Geben Sie den Absatz des Artikels über Jimmy Hoffer, der mit „Dennoch: Der Hoffer-Clan“ beginnt, als kurze Stichpunktliste wieder, ohne seine wesentlichen Fakten zu verlieren.

Textabschnitt:
::::

Andreas Ivanschitz könnte bei Mainz 05 bald österreichische Verstärkung erhalten. Deutschen Medienberichten zufolge ist der Bundesligist an der Verpflichtung von Jimmy Hoffer interessiert.
"Jimmy muss spielen", sagt sein Berater Max Hagmayr. Dass er dies in Neapel bislang so gut wie nie getan hat, liegt mitunter an der starken Konkurrenz in der Abteilung Angriff.
Übermächtige Konkurrenz
"Er kommt nicht an den argentinischen Nationalstürmern Gustavo Denis und Ezequiel Lavezzi vorbei." Zudem wäre da noch der Slowake Marek Hamsik, der nach einer starken WM den Klub jedoch verlassen könnte.
Dennoch: Der Hoffer-Clan will sicher gehen, strebt ein Leihgeschäft an, da der Ex-Rapidler vertraglich noch bis 2014 an die Italiener gebunden ist. "Wir stehen mit ein paar Klubs in Kontakt, kommentieren aber keine Namen", lässt sich Hagmayr nicht in die Transferkarten blicken. Der Name Mainz ist trotzdem durchgesickert.
Hoffer passt zu Mainz
Der Bundesligist ist nach einer mehr als zufriedenstellenden Saison (9. Platz) heiß auf mehr, sucht noch einen Stürmer der Kategorie Hoffer. Beim Namen des flinken Stürmers winkt Mainz-Manager Christian Heidel dennoch gekonnt ab. "Ist das nicht der Spieler, der damals für fünf Millionen Euro nach Neapel gewechselt ist? Es gibt von uns keine Wasserstandsmeldungen".
Hagmayr will der Causa Mainz keinen Riegel vorschieben. Ob der Ivanschitz-Klub in die potentielle Zukunftsplanung miteinfließe? "Ich kann es nicht ausschließen." Jüngst machte in der Personalie Hoffer auch der Name Eintracht Frankfurt die Runde. Die Franken verstärkten sich erst letzte Woche mit Theofanis Gekas, Mainz 05 gilt demnach als Favorit.

::::

Extrahierte Angaben:
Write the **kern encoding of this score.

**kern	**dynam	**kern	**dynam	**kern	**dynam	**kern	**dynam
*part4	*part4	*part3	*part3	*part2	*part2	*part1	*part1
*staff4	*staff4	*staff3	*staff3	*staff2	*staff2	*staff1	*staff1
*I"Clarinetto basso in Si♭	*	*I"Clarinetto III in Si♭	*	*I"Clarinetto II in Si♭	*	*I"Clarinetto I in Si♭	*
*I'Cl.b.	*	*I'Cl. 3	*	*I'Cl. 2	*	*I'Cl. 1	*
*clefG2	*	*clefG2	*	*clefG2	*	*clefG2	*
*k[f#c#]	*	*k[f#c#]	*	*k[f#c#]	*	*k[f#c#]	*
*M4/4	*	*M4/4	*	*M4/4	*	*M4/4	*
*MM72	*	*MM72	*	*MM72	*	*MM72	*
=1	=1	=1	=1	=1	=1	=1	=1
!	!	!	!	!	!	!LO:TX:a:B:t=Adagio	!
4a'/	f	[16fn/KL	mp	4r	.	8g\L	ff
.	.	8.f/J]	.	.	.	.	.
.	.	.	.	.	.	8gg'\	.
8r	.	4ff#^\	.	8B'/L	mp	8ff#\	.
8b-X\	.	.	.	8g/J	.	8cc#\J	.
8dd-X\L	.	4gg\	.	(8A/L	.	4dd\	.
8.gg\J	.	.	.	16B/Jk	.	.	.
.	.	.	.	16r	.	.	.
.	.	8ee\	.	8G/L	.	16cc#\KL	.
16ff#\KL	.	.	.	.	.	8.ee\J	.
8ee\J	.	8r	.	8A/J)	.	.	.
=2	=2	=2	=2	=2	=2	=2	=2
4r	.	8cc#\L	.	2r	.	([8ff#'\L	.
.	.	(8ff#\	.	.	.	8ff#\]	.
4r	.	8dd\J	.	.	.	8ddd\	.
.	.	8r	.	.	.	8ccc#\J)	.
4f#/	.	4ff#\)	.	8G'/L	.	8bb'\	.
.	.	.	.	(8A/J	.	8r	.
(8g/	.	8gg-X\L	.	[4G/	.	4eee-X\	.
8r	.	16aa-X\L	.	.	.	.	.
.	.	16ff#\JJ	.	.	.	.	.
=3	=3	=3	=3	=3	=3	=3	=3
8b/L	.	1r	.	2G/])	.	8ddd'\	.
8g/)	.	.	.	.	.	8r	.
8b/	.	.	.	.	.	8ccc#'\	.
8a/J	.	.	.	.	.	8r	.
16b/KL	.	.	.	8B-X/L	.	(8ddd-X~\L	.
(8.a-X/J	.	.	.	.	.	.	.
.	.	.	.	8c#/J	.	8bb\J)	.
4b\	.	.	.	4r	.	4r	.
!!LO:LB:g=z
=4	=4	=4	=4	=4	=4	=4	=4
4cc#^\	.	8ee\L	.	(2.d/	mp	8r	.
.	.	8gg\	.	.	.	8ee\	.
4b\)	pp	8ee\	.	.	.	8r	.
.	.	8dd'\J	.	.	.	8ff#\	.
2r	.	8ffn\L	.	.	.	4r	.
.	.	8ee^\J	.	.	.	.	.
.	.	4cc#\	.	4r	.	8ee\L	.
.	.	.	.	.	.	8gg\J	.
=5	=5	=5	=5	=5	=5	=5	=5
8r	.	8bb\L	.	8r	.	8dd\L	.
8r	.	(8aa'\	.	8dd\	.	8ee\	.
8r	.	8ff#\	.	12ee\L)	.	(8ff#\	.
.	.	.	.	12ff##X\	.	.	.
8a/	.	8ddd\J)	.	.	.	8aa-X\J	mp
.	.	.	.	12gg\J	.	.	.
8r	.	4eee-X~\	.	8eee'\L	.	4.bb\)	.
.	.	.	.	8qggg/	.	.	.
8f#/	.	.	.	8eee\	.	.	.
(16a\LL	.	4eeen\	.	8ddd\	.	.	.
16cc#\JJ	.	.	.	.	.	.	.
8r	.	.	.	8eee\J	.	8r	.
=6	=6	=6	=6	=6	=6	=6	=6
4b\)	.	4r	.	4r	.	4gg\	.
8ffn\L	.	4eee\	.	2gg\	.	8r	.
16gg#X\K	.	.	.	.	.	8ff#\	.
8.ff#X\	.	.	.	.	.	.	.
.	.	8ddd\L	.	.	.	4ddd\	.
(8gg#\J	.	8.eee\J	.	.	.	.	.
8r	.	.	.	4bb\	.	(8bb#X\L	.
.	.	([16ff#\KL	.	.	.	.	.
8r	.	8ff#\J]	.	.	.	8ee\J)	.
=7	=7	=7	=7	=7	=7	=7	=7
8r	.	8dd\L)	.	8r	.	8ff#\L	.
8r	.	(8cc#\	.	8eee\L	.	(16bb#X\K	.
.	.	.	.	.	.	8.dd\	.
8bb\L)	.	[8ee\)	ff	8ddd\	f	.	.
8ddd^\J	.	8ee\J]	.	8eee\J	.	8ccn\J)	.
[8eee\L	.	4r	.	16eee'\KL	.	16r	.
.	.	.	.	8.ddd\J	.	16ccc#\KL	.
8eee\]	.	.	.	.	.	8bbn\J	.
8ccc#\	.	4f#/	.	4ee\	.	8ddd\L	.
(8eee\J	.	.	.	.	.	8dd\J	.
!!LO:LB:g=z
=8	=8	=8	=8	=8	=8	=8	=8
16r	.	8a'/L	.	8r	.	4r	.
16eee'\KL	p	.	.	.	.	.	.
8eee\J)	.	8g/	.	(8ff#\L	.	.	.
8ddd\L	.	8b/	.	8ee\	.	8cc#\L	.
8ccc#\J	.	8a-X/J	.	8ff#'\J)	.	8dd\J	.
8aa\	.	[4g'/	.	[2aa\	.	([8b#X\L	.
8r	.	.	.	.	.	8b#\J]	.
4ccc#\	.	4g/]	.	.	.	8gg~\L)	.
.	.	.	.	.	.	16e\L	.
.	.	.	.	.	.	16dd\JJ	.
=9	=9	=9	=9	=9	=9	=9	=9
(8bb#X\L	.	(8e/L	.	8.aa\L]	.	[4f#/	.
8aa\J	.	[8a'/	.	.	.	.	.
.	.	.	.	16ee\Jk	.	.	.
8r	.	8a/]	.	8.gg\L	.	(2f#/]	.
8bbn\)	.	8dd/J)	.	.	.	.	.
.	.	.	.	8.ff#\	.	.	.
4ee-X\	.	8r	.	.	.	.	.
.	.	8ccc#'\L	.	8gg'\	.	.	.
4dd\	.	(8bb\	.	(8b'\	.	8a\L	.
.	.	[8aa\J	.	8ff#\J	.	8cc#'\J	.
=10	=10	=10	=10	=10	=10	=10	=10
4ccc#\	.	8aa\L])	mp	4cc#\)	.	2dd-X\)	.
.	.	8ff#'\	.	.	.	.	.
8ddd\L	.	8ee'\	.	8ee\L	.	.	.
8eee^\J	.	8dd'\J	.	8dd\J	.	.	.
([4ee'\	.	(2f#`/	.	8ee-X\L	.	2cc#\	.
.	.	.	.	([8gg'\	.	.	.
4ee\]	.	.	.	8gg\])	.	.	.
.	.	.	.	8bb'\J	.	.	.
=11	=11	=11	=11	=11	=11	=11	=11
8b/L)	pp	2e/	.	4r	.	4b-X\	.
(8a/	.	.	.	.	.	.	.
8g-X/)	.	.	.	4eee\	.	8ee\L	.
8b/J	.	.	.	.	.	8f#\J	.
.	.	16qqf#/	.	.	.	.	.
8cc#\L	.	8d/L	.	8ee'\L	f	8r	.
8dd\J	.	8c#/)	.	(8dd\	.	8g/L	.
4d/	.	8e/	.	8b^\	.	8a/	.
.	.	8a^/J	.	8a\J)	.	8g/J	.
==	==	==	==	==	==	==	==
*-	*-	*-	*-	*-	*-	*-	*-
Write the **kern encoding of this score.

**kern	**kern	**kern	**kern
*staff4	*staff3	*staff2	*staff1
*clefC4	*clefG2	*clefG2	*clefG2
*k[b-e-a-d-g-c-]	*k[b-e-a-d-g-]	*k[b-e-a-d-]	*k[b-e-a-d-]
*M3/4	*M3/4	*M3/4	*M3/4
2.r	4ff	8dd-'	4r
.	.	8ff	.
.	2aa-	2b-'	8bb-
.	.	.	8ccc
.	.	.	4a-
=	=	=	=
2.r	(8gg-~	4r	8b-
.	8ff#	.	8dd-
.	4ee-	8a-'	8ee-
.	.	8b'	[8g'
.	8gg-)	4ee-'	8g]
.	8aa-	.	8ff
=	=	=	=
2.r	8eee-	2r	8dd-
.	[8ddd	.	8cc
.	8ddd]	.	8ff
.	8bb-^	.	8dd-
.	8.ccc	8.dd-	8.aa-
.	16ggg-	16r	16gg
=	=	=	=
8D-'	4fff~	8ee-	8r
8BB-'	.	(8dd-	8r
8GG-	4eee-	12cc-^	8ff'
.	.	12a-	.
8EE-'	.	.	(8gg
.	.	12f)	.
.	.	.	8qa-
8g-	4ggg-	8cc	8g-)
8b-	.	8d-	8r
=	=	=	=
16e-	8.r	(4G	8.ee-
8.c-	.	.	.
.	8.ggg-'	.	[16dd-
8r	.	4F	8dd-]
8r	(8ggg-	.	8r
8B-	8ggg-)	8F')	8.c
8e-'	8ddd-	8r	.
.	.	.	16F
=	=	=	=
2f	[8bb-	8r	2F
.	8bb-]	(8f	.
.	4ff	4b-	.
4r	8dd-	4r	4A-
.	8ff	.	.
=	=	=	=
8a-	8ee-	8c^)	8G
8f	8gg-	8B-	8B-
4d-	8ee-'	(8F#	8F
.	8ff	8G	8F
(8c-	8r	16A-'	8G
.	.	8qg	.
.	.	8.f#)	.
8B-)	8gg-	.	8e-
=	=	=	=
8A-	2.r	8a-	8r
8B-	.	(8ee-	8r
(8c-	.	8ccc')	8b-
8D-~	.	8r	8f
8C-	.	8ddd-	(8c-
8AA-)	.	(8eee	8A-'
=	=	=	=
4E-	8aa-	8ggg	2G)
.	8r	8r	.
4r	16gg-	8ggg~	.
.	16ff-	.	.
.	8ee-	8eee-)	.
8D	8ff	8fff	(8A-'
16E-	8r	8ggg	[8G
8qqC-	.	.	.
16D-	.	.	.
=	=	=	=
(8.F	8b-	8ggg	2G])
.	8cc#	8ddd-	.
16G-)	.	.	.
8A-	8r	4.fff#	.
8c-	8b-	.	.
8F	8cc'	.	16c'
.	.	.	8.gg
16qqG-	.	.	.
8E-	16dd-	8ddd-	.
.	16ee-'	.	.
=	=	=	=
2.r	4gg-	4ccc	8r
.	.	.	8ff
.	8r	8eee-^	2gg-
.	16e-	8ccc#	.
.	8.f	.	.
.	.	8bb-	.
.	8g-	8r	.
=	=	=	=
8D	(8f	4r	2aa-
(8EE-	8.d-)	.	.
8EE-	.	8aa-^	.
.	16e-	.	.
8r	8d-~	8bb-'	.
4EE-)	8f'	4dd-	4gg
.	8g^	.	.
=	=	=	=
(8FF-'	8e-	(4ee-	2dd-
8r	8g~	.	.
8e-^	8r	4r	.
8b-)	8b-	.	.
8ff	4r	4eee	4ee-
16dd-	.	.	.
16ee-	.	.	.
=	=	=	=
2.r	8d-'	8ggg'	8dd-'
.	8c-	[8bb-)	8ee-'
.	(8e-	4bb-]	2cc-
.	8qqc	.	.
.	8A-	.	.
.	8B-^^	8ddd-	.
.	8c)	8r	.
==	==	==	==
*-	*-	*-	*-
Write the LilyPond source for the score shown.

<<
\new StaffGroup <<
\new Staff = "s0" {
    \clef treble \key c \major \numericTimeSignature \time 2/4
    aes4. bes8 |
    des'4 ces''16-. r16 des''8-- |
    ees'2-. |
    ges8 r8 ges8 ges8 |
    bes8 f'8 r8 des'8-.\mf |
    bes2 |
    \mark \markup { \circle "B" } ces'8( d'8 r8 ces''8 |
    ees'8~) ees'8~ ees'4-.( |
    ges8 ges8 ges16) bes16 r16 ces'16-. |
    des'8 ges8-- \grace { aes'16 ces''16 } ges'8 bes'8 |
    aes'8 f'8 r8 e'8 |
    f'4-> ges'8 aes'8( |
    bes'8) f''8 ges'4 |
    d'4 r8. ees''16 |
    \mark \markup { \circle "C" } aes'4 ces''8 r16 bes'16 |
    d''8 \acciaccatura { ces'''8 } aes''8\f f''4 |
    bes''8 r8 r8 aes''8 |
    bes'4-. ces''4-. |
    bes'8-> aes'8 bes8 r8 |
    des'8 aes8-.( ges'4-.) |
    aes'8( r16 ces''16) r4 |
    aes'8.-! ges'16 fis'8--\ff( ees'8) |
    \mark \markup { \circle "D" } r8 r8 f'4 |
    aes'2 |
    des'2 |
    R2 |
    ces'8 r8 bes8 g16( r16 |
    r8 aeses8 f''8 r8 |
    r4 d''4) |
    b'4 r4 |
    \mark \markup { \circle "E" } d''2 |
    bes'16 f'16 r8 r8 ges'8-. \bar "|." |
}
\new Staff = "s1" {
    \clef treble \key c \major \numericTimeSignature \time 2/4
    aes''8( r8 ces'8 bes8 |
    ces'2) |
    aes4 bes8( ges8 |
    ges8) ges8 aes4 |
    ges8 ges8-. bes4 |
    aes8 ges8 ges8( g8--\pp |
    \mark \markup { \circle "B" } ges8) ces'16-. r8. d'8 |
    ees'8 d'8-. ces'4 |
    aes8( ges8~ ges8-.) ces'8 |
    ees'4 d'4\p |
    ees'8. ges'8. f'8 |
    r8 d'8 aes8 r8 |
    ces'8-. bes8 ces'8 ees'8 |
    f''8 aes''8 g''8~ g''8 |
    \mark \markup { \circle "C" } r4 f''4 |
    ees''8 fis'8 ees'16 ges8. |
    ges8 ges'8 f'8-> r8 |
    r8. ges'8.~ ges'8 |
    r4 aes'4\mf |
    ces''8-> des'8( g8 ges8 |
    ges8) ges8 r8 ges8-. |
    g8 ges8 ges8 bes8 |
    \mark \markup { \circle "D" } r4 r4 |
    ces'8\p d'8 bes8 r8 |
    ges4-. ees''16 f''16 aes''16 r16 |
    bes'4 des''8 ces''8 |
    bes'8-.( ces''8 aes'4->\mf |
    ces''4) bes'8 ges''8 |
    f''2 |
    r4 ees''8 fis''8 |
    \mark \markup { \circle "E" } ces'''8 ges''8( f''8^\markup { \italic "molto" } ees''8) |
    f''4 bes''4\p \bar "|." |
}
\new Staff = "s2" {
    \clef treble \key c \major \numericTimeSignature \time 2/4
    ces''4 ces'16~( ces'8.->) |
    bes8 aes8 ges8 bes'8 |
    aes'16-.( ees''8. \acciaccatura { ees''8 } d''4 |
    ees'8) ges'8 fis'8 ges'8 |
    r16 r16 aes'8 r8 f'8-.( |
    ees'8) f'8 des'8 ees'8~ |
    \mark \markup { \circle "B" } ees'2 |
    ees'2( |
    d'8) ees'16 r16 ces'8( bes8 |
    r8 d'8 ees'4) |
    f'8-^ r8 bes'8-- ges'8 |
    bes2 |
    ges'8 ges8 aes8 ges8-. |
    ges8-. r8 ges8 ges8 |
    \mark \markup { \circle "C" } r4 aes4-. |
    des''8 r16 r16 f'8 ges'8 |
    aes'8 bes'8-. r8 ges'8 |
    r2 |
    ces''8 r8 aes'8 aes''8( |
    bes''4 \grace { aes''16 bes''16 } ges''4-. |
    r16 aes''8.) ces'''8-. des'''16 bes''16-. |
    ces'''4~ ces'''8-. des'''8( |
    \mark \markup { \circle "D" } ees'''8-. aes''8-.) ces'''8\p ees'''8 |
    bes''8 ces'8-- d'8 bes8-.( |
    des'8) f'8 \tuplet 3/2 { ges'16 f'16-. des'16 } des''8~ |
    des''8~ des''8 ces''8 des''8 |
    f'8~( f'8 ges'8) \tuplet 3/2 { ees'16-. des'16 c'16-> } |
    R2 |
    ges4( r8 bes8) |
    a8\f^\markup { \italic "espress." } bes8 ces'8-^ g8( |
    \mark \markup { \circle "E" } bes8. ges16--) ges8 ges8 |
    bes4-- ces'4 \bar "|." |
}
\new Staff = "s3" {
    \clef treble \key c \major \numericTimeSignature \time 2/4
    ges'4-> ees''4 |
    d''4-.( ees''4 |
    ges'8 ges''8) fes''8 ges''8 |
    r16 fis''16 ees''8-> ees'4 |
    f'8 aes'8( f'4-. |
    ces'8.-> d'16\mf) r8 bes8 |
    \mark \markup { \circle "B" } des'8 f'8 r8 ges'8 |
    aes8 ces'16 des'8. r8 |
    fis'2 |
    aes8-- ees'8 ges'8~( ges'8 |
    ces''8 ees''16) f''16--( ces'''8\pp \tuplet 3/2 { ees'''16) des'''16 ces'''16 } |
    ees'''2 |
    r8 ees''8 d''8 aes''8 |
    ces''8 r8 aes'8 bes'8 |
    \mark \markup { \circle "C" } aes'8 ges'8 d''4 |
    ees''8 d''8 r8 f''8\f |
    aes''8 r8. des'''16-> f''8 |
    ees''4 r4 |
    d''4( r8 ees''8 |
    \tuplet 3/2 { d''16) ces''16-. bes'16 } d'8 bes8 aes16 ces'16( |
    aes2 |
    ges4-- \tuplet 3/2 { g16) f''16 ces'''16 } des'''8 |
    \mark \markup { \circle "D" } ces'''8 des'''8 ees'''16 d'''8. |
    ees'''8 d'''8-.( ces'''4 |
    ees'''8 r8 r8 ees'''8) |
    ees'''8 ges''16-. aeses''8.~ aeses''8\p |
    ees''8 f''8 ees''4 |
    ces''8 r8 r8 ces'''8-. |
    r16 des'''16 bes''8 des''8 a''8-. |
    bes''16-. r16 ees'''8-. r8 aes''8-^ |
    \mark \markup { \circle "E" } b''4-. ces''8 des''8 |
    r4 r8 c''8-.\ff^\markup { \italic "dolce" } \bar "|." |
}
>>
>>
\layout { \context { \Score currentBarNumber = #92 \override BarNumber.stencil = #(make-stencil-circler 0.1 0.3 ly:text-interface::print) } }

::::

Ihre Antwort:
- Das Umfeld von Hoffer will auf Nummer sicher gehen und strebt ein Leihgeschäft an.
- Hoffer ist vertraglich noch bis 2014 an den italienischen Klub gebunden.
- Berater Hagmayr bestätigt Kontakte zu einigen Klubs, nennt aber keine Namen.
- Der Name Mainz ist trotzdem durchgesickert.